You are viewing a plain text version of this content. The canonical link for it is here.
Posted to users@daffodil.apache.org by "Costello, Roger L." <co...@mitre.org> on 2019/02/04 19:50:19 UTC

Does "endian-ness" apply to UTF-8 characters that use multiple bytes?

Hello DFDL community,

As Steve explained a while back, endian-ness applies to multi-byte words.

Endian-ness does not apply to ASCII characters because each character is a single byte.

Endian-ness does apply to UTF-16BE (Big-Endian), UTF-16LE (Little-Endian), UTF-32BE and UTF32-LE because each character uses multiple bytes. 

Clearly endian-ness does not apply to single-byte UTF-8 characters. But what about UTF-8 characters that use multiple bytes, such as the character é, which uses two bytes C3 and A9; does endian-ness apply? For example, if a file is in Little Endian would the character é appear in a hex editor as A9 C3 whereas if the file is in Big Endian the character é would appear in a hex editor as C3 A9?

/Roger

Re: Does "endian-ness" apply to UTF-8 characters that use multiple bytes?

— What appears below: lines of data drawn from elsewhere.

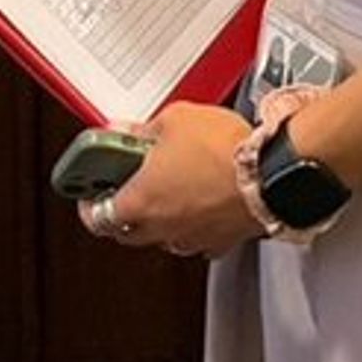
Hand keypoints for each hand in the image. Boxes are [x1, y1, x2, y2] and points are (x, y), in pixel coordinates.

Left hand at [75, 102, 259, 258]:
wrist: (271, 173)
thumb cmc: (222, 150)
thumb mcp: (173, 120)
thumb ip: (142, 131)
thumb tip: (126, 132)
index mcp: (139, 203)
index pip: (97, 217)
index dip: (89, 203)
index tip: (89, 192)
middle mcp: (161, 229)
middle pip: (126, 232)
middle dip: (122, 212)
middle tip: (126, 187)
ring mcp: (191, 239)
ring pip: (162, 235)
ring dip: (159, 216)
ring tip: (169, 187)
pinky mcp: (219, 241)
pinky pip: (196, 236)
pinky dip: (192, 221)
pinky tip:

Posted by Steve Lawrence <sl...@apache.org>.
Nope, byte order never applies to UTF-8. The é character would always
appear as C3 A9 in the data, regardless of the byte order. Also note
that the dfdl:byteOrder property does not apply for encodings like
UTF-16BE, UTF-32LE. The byteOrder is defined by the character encoding
and so dfdl:byteOrder is ignored.

- Steve

On 2/4/19 2:50 PM, Costello, Roger L. wrote:
> Hello DFDL community,
> 
> As Steve explained a while back, endian-ness applies to multi-byte words.
> 
> Endian-ness does not apply to ASCII characters because each character is a single byte.
> 
> Endian-ness does apply to UTF-16BE (Big-Endian), UTF-16LE (Little-Endian), UTF-32BE and UTF32-LE because each character uses multiple bytes. 
> 
> Clearly endian-ness does not apply to single-byte UTF-8 characters. But what about UTF-8 characters that use multiple bytes, such as the character é, which uses two bytes C3 and A9; does endian-ness apply? For example, if a file is in Little Endian would the character é appear in a hex editor as A9 C3 whereas if the file is in Big Endian the character é would appear in a hex editor as C3 A9?
> 
> /Roger
>